When the SWAT commander analyzed the information on the agency’s SWAT risk matrix, the request scored within the range for “optional SWAT deployment.” The SWAT commander asked for and received permission from the chief to activate the SWAT team. He also gathered his own information on the target house from the property tax records.
The commander briefed SWAT operators, then received “real-time intelligence that surveillance officers at the scene reported a truck pulling a white box trailer had pulled up in front of the target location.” After the commander reviewed a copy of the warrant and personally confirmed the address, the SWAT team drove to the neighborhood of the target house.
As the operators exited their vehicles, an officer pointed to the house with the truck and white trailer in front of it, and officers began their approach. As the SWAT team gathered on the front porch, however, the commander suddenly realized the house did not look like the house from intelligence photos. The SWAT team had assembled at 583 8th Street, not at the target house listed on the warrant as 573 8th Street.

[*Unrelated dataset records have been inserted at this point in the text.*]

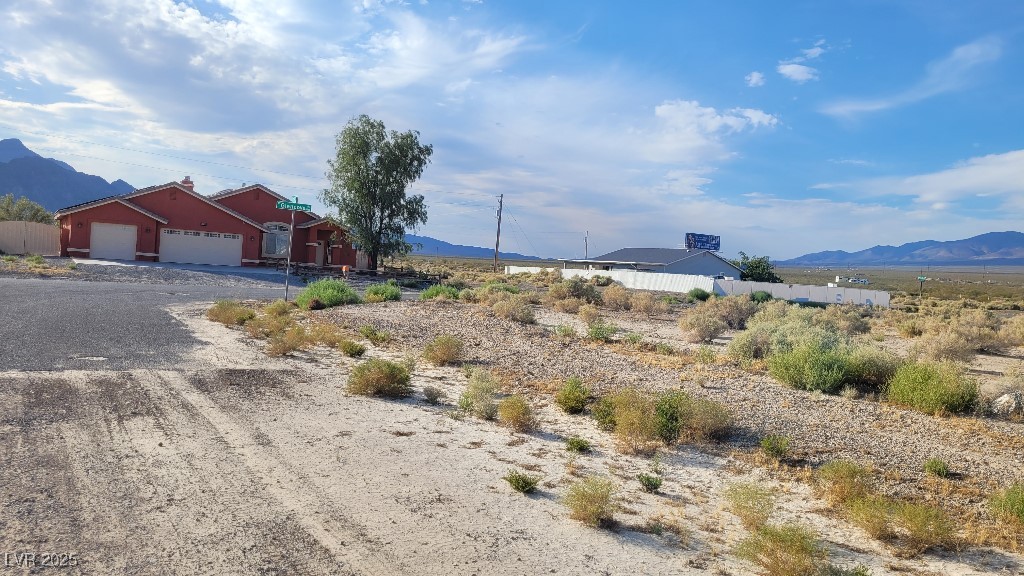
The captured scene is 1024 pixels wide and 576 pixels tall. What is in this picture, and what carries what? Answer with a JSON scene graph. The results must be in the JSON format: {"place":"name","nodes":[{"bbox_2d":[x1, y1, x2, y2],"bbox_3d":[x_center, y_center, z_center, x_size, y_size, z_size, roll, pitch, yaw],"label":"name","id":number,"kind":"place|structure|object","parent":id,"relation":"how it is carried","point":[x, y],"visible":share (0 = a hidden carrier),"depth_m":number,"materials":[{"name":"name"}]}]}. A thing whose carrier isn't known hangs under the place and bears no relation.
{"place":"outdoors","nodes":[
{"label":"outdoors","id":0,"kind":"place"},
{"bbox_2d":[0,137,136,213],"label":"mountain","id":1,"kind":"structure","parent":0,"point":[36,194],"materials":[{"name":"stone"}]},
{"bbox_2d":[1,267,392,371],"label":"asphalt road","id":2,"kind":"structure","parent":0,"point":[145,291],"materials":[{"name":"grey asphalt"}]},
{"bbox_2d":[55,176,356,269],"label":"red house","id":3,"kind":"structure","parent":0,"point":[91,218],"materials":[{"name":"red paint"}]},
{"bbox_2d":[89,221,137,260],"bbox_3d":[-21.422,-2.269,37.877,2.586,2.104,0.157,1,2,-27],"label":"garage door","id":4,"kind":"structure","parent":3,"relation":"in","point":[128,236],"depth_m":37.73,"materials":[{"name":"white metal"}]},
{"bbox_2d":[181,176,193,190],"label":"chimney","id":5,"kind":"object","parent":3,"relation":"on","point":[187,178],"visible":0.41,"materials":[{"name":"red paint"}]},
{"bbox_2d":[159,228,244,266],"bbox_3d":[-17.399,-2.016,39.561,4.494,2.183,0.204,1,2,-27],"label":"garage door","id":6,"kind":"structure","parent":3,"relation":"in","point":[236,240],"depth_m":39.34,"materials":[{"name":"white metal"}]},
{"bbox_2d":[262,222,290,256],"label":"window","id":7,"kind":"structure","parent":3,"relation":"in","point":[271,251],"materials":[{"name":"glass"}]},
{"bbox_2d":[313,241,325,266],"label":"door","id":8,"kind":"structure","parent":3,"relation":"in","point":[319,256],"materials":[{"name":"wood"}]},
{"bbox_2d":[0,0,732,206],"label":"cloud","id":9,"kind":"structure","parent":0,"point":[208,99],"materials":[{"name":"white"}]},
{"bbox_2d":[401,233,541,259],"label":"hill","id":10,"kind":"structure","parent":0,"point":[432,240],"materials":[{"name":"blue stone"}]},
{"bbox_2d":[0,0,1023,256],"label":"sky","id":11,"kind":"structure","parent":0,"point":[800,74],"materials":[{"name":"blue"}]},
{"bbox_2d":[0,280,1023,575],"label":"sandy ground","id":12,"kind":"structure","parent":0,"point":[430,447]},
{"bbox_2d":[207,299,253,326],"bbox_3d":[-6.109,0.536,15.315,1.478,0.600,1.300,3,2,32],"label":"shrub","id":13,"kind":"object","parent":12,"relation":"on","point":[224,306],"visible":0.87,"depth_m":15.06,"materials":[{"name":"green plant"}]},
{"bbox_2d":[247,309,293,341],"bbox_3d":[-4.773,0.757,14.076,1.223,0.651,1.166,3,2,33],"label":"shrub","id":14,"kind":"object","parent":12,"relation":"on","point":[274,333],"visible":0.81,"depth_m":13.88,"materials":[{"name":"plant"}]},
{"bbox_2d":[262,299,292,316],"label":"shrub","id":15,"kind":"object","parent":12,"relation":"on","point":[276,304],"visible":0.79,"depth_m":17.34,"materials":[{"name":"green plant"}]},
{"bbox_2d":[265,323,307,355],"bbox_3d":[-3.888,0.912,12.215,0.963,0.563,0.922,3,2,32],"label":"shrub","id":16,"kind":"object","parent":12,"relation":"on","point":[286,346],"visible":0.97,"depth_m":12.13,"materials":[{"name":"plant"}]},
{"bbox_2d":[284,204,295,298],"bbox_3d":[-6.829,-1.052,21.700,0.164,3.124,0.203,1,2,-27],"label":"sign pole","id":17,"kind":"object","parent":12,"relation":"on","point":[289,253],"visible":0.85,"depth_m":21.67,"materials":[{"name":"metal"}]},
{"bbox_2d":[276,199,312,211],"bbox_3d":[-5.977,-2.212,19.421,1.169,0.296,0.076,1,2,-27],"label":"street sign","id":18,"kind":"object","parent":17,"relation":"attached to","point":[284,207],"visible":0.96,"depth_m":19.38,"materials":[{"name":"green metal"}]},
{"bbox_2d":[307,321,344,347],"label":"shrub","id":19,"kind":"object","parent":12,"relation":"on","point":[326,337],"visible":0.84,"depth_m":13.56,"materials":[{"name":"plant"}]},
{"bbox_2d":[297,278,358,308],"bbox_3d":[-5.337,0.186,20.358,2.149,0.955,2.010,3,2,33],"label":"shrub","id":20,"kind":"object","parent":12,"relation":"on","point":[323,295],"visible":0.86,"depth_m":19.88,"materials":[{"name":"green plant"}]},
{"bbox_2d":[340,339,365,357],"bbox_3d":[-2.855,1.083,12.649,0.552,0.346,0.569,2,2,7],"label":"shrub","id":21,"kind":"object","parent":12,"relation":"on","point":[350,353],"visible":0.99,"depth_m":12.54,"materials":[{"name":"green plant"}]},
{"bbox_2d":[358,325,390,342],"bbox_3d":[-2.805,0.953,14.339,0.801,0.440,0.753,3,2,28],"label":"shrub","id":22,"kind":"object","parent":12,"relation":"on","point":[374,333],"visible":0.97,"depth_m":14.22,"materials":[{"name":"green plant"}]},
{"bbox_2d":[347,358,412,397],"bbox_3d":[-1.795,1.211,9.677,1.134,0.542,1.081,3,2,27],"label":"shrub","id":23,"kind":"object","parent":12,"relation":"on","point":[389,372],"visible":0.99,"depth_m":9.49,"materials":[{"name":"green plant"}]},
{"bbox_2d":[363,281,401,302],"bbox_3d":[-4.202,0.201,23.000,1.495,0.793,1.502,3,2,12],"label":"shrub","id":24,"kind":"object","parent":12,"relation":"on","point":[391,295],"visible":0.93,"depth_m":22.63,"materials":[{"name":"green plant"}]},
{"bbox_2d":[422,385,442,403],"bbox_3d":[-1.058,1.414,9.368,0.372,0.275,0.397,3,2,20],"label":"shrub","id":25,"kind":"object","parent":12,"relation":"on","point":[434,397],"visible":0.98,"depth_m":9.30,"materials":[{"name":"grey plant"}]},
{"bbox_2d":[422,335,464,366],"bbox_3d":[-1.203,1.094,12.468,0.948,0.578,0.948,3,2,17],"label":"shrub","id":26,"kind":"object","parent":12,"relation":"on","point":[437,344],"visible":0.99,"depth_m":12.31,"materials":[{"name":"plant"}]},
{"bbox_2d":[459,369,499,418],"bbox_3d":[-0.395,1.344,8.947,0.701,0.633,0.731,3,2,27],"label":"shrub","id":27,"kind":"object","parent":12,"relation":"on","point":[478,401],"visible":0.96,"depth_m":8.86,"materials":[{"name":"green plant"}]},
{"bbox_2d":[497,395,534,431],"bbox_3d":[0.053,1.463,8.356,0.603,0.443,0.665,3,2,12],"label":"shrub","id":28,"kind":"object","parent":12,"relation":"on","point":[519,414],"visible":0.98,"depth_m":8.26,"materials":[{"name":"plant"}]},
{"bbox_2d":[504,470,540,493],"bbox_3d":[0.082,1.690,6.174,0.374,0.209,0.393,3,2,21],"label":"shrub","id":29,"kind":"object","parent":12,"relation":"on","point":[517,481],"visible":0.99,"depth_m":6.14,"materials":[{"name":"green plant"}]},
{"bbox_2d":[556,377,590,413],"bbox_3d":[0.801,1.426,9.388,0.578,0.484,0.666,2,2,6],"label":"shrub","id":30,"kind":"object","parent":12,"relation":"on","point":[569,394],"visible":0.98,"depth_m":9.28,"materials":[{"name":"green plant"}]},
{"bbox_2d":[565,436,590,452],"bbox_3d":[0.703,1.676,7.556,0.321,0.211,0.355,2,2,5],"label":"shrub","id":31,"kind":"object","parent":12,"relation":"on","point":[576,443],"visible":0.99,"depth_m":7.52,"materials":[{"name":"green plant"}]},
{"bbox_2d":[563,475,617,528],"bbox_3d":[0.624,1.647,5.533,0.594,0.397,0.630,3,2,27],"label":"shrub","id":32,"kind":"object","parent":12,"relation":"on","point":[593,511],"visible":0.99,"depth_m":5.48,"materials":[{"name":"green plant"}]},
{"bbox_2d":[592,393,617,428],"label":"shrub","id":33,"kind":"object","parent":12,"relation":"on","point":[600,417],"visible":0.56,"depth_m":8.75,"materials":[{"name":"green plant"}]},
{"bbox_2d":[499,265,718,294],"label":"white fence","id":34,"kind":"object","parent":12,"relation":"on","point":[687,284],"visible":0.61,"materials":[{"name":"white plastic"}]},
{"bbox_2d":[601,388,663,451],"bbox_3d":[1.444,1.455,7.997,1.075,0.705,0.967,4,3,40],"label":"shrub","id":35,"kind":"object","parent":12,"relation":"on","point":[649,426],"visible":0.97,"depth_m":7.86,"materials":[{"name":"plant"}]},
{"bbox_2d":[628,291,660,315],"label":"shrub","id":36,"kind":"object","parent":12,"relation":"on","point":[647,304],"visible":0.98,"depth_m":25.56,"materials":[{"name":"plant"}]},
{"bbox_2d":[638,472,662,491],"bbox_3d":[1.252,1.768,6.410,0.269,0.187,0.293,3,2,14],"label":"shrub","id":37,"kind":"object","parent":12,"relation":"on","point":[654,485],"visible":0.99,"depth_m":6.39,"materials":[{"name":"green plant"}]},
{"bbox_2d":[654,391,733,443],"bbox_3d":[2.132,1.509,8.346,1.173,0.658,1.074,4,3,40],"label":"shrub","id":38,"kind":"object","parent":12,"relation":"on","point":[686,419],"visible":0.9,"depth_m":8.18,"materials":[{"name":"green plant"}]},
{"bbox_2d":[687,287,710,301],"bbox_3d":[9.275,0.414,34.773,1.409,0.913,1.511,2,2,10],"label":"shrub","id":39,"kind":"object","parent":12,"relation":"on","point":[702,295],"visible":0.86,"depth_m":34.38,"materials":[{"name":"green plant"}]},
{"bbox_2d":[722,481,775,530],"bbox_3d":[1.922,1.735,5.691,0.558,0.400,0.584,3,2,29],"label":"shrub","id":40,"kind":"object","parent":12,"relation":"on","point":[747,498],"visible":0.95,"depth_m":5.63,"materials":[{"name":"green plant"}]},
{"bbox_2d":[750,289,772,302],"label":"shrub","id":41,"kind":"object","parent":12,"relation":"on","point":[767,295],"visible":0.7,"depth_m":34.44,"materials":[{"name":"green plant"}]},
{"bbox_2d":[759,433,791,459],"bbox_3d":[2.907,1.749,7.796,0.416,0.306,0.444,3,2,20],"label":"shrub","id":42,"kind":"object","parent":12,"relation":"on","point":[776,448],"visible":0.99,"depth_m":7.75,"materials":[{"name":"green plant"}]},
{"bbox_2d":[734,522,830,575],"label":"shrub","id":43,"kind":"object","parent":12,"relation":"on","point":[791,547],"visible":0.98,"depth_m":4.63,"materials":[{"name":"green plant"}]},
{"bbox_2d":[814,459,870,505],"bbox_3d":[3.016,1.730,6.341,0.619,0.430,0.638,3,2,33],"label":"shrub","id":44,"kind":"object","parent":12,"relation":"on","point":[836,472],"visible":0.9,"depth_m":6.27,"materials":[{"name":"plant"}]},
{"bbox_2d":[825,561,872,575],"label":"shrub","id":45,"kind":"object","parent":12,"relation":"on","point":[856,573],"visible":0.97,"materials":[{"name":"green plant"}]},
{"bbox_2d":[845,494,956,553],"bbox_3d":[3.010,1.780,5.409,0.929,0.433,0.774,4,2,38],"label":"shrub","id":46,"kind":"object","parent":12,"relation":"on","point":[915,516],"visible":0.92,"depth_m":5.35,"materials":[{"name":"plant"}]},
{"bbox_2d":[924,458,951,477],"bbox_3d":[4.402,1.865,7.315,0.296,0.214,0.321,3,2,18],"label":"shrub","id":47,"kind":"object","parent":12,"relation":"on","point":[939,470],"visible":0.98,"depth_m":7.28,"materials":[{"name":"green plant"}]},
{"bbox_2d":[988,482,1023,527],"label":"shrub","id":48,"kind":"object","parent":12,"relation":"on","point":[1010,498],"visible":0.98,"depth_m":5.81,"materials":[{"name":"green plant"}]},
{"bbox_2d":[559,245,739,279],"label":"house","id":49,"kind":"structure","parent":0,"point":[697,269],"materials":[{"name":"paint"}]},
{"bbox_2d":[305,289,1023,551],"label":"gravel lot","id":50,"kind":"structure","parent":0,"point":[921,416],"materials":[{"name":"beige gravel"}]},
{"bbox_2d":[420,283,461,300],"bbox_3d":[-2.492,0.241,24.814,1.715,0.803,1.719,2,2,9],"label":"shrub","id":51,"kind":"object","parent":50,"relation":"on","point":[432,293],"visible":0.83,"depth_m":24.45,"materials":[{"name":"green plant"}]},
{"bbox_2d":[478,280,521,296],"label":"shrub","id":52,"kind":"object","parent":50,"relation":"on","point":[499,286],"visible":0.53,"depth_m":27.19,"materials":[{"name":"green plant"}]},
{"bbox_2d":[488,292,535,323],"bbox_3d":[-0.008,0.602,19.957,1.648,0.941,1.560,4,2,38],"label":"shrub","id":53,"kind":"object","parent":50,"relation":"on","point":[521,317],"visible":0.97,"depth_m":19.66,"materials":[{"name":"plant"}]},
{"bbox_2d":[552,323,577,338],"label":"shrub","id":54,"kind":"object","parent":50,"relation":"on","point":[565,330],"visible":0.93,"depth_m":16.62,"materials":[{"name":"green plant"}]},
{"bbox_2d":[550,276,602,307],"bbox_3d":[2.395,0.193,26.916,2.253,1.387,2.428,1,2,-27],"label":"shrub","id":55,"kind":"object","parent":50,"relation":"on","point":[573,291],"visible":0.93,"depth_m":26.45,"materials":[{"name":"green plant"}]},
{"bbox_2d":[586,320,618,341],"bbox_3d":[2.167,1.067,17.018,0.912,0.625,1.005,2,2,9],"label":"shrub","id":56,"kind":"object","parent":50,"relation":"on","point":[595,333],"visible":0.96,"depth_m":16.89,"materials":[{"name":"green plant"}]},
{"bbox_2d":[600,285,634,310],"bbox_3d":[3.991,0.452,26.770,1.774,1.118,1.783,3,2,32],"label":"shrub","id":57,"kind":"object","parent":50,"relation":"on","point":[613,291],"visible":0.97,"depth_m":26.44,"materials":[{"name":"plant"}]},
{"bbox_2d":[680,305,724,342],"bbox_3d":[5.009,0.969,18.528,1.351,1.024,1.460,3,2,22],"label":"shrub","id":58,"kind":"object","parent":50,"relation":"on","point":[704,331],"visible":0.98,"depth_m":18.26,"materials":[{"name":"plant"}]},
{"bbox_2d":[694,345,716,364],"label":"shrub","id":59,"kind":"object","parent":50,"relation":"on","point":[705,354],"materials":[{"name":"green plant"}]},
{"bbox_2d":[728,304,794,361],"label":"shrub","id":60,"kind":"object","parent":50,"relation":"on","point":[750,328],"visible":0.7,"depth_m":14.87,"materials":[{"name":"green plant"}]},
{"bbox_2d":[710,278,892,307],"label":"white fence","id":61,"kind":"object","parent":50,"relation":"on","point":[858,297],"visible":0.68,"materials":[{"name":"white"}]},
{"bbox_2d":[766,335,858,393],"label":"shrub","id":62,"kind":"object","parent":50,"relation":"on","point":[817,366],"visible":0.97,"depth_m":11.63,"materials":[{"name":"green plant"}]},
{"bbox_2d":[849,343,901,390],"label":"shrub","id":63,"kind":"object","parent":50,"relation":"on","point":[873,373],"visible":0.6,"depth_m":12.06,"materials":[{"name":"green plant"}]},
{"bbox_2d":[884,358,978,414],"bbox_3d":[6.354,1.478,10.728,1.508,0.819,1.490,3,2,25],"label":"shrub","id":64,"kind":"object","parent":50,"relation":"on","point":[921,383],"visible":0.95,"depth_m":10.44,"materials":[{"name":"green plant"}]},
{"bbox_2d":[901,310,995,360],"bbox_3d":[10.642,1.175,16.772,2.369,1.357,2.609,1,2,-27],"label":"shrub","id":65,"kind":"object","parent":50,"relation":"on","point":[978,346],"visible":0.91,"depth_m":16.61,"materials":[{"name":"beige plant"}]},
{"bbox_2d":[991,391,1023,417],"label":"rock","id":66,"kind":"object","parent":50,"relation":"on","point":[1008,397],"visible":0.89,"depth_m":10.37,"materials":[{"name":"grey stone"}]},
{"bbox_2d":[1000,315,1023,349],"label":"shrub","id":67,"kind":"object","parent":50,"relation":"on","point":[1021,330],"visible":0.97,"depth_m":19.58,"materials":[{"name":"plant"}]},
{"bbox_2d":[685,233,720,251],"label":"billboard","id":68,"kind":"object","parent":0,"point":[717,244],"visible":0.96,"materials":[{"name":"blue"}]},
{"bbox_2d":[405,255,1023,309],"label":"plain","id":69,"kind":"structure","parent":0,"point":[1010,278]},
{"bbox_2d":[493,194,503,271],"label":"utility pole","id":70,"kind":"object","parent":69,"relation":"on","point":[500,202],"visible":0.99,"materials":[{"name":"brown wood"}]},
{"bbox_2d":[584,230,588,260],"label":"utility pole","id":71,"kind":"object","parent":69,"relation":"on","point":[586,240],"visible":0.71,"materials":[{"name":"brown wood"}]},
{"bbox_2d":[732,253,782,283],"label":"tree","id":72,"kind":"object","parent":69,"relation":"on","point":[756,267],"visible":0.7,"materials":[{"name":"green plant"}]},
{"bbox_2d":[835,276,868,284],"label":"vehicle","id":73,"kind":"object","parent":69,"relation":"on","point":[863,280],"visible":0.94,"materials":[{"name":"white"}]},
{"bbox_2d":[916,275,927,296],"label":"street sign","id":74,"kind":"object","parent":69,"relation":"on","point":[923,278],"visible":0.94,"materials":[{"name":"green metal"}]},
{"bbox_2d":[654,99,777,138],"label":"cloud","id":75,"kind":"structure","parent":0,"point":[752,114],"materials":[{"name":"white"}]},
{"bbox_2d":[744,71,765,86],"label":"cloud","id":76,"kind":"structure","parent":0,"point":[758,75],"materials":[{"name":"white"}]},
{"bbox_2d":[778,62,818,82],"label":"cloud","id":77,"kind":"structure","parent":0,"point":[789,68],"materials":[{"name":"white"}]},
{"bbox_2d":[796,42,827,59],"label":"cloud","id":78,"kind":"structure","parent":0,"point":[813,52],"materials":[{"name":"white"}]},
{"bbox_2d":[778,229,1023,267],"label":"mountain","id":79,"kind":"structure","parent":0,"point":[976,255],"materials":[{"name":"grey stone"}]},
{"bbox_2d":[824,36,1003,118],"label":"cloud","id":80,"kind":"structure","parent":0,"point":[878,106],"materials":[{"name":"white"}]},
{"bbox_2d":[849,149,1023,208],"label":"cloud","id":81,"kind":"structure","parent":0,"point":[973,180],"materials":[{"name":"white"}]},
{"label":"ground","id":82,"kind":"structure","parent":0},
{"bbox_2d":[0,194,54,224],"label":"tree","id":83,"kind":"object","parent":82,"relation":"on","point":[34,218],"visible":0.54,"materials":[{"name":"green plant"}]},
{"bbox_2d":[0,221,60,255],"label":"wooden fence","id":84,"kind":"object","parent":82,"relation":"on","point":[41,227],"visible":0.93,"depth_m":38.27,"materials":[{"name":"wood"}]},
{"bbox_2d":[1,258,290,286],"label":"gravel strip","id":85,"kind":"object","parent":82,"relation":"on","point":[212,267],"visible":0.46,"depth_m":29.37,"materials":[{"name":"grey gravel"}]},
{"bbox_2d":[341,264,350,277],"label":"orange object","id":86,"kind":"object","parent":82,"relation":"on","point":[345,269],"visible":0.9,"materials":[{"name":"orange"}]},
{"bbox_2d":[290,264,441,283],"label":"fence","id":87,"kind":"object","parent":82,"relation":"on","point":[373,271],"visible":0.62,"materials":[{"name":"brown wood"}]},
{"bbox_2d":[321,114,431,272],"bbox_3d":[-7.593,-4.925,39.422,6.256,9.241,5.973,2,2,9],"label":"tree","id":88,"kind":"object","parent":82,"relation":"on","point":[362,192],"visible":1,"depth_m":38.34,"materials":[{"name":"green plant"}]}
]}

The commander looked one house to the left and thought the front of that house looked like the house in the intel photos; this was also the wrong house. It was 593 8th Street, two doors down from the target house. Even so, the commander directed the team to the house just to their left. Operators ran up to the house, deployed flash bang munitions, broke and raked the front windows, and breached the door. The officers began a protective sweep. When they saw two women, they told them to get on the ground. Just as operators encountered an adult male, SWAT team members yelled “Wrong house!”
The SWAT team quickly left the second incorrectly identified house and proceeded to the third (and finally correct) house. After the target house was secured, the commander returned to the second house and called an ambulance for one of the women, Karen Jimerson, who had been injured when she was taken to the floor.
Jimerson sued the officers, alleging multiple Fourth Amendment and state law violations. The trial court denied qualified immunity for the SWAT team commander. However, the appellate court reversed. The court held that, while the commander’s efforts to identify the correct residence were deficient, they did not violate clearly established law. An internal investigation by the department concluded that “reasonable and normal protocol was completely overlooked.” The chief of police stated, “These kinds of mistakes should not happen,” and suspended the commander.
As the inimitable Gordon Graham says, predictable is preventable. Could the execution at the second wrong house have been prevented? One hopes this case will prompt every SWAT scout and commander to scout twice, flash bang once.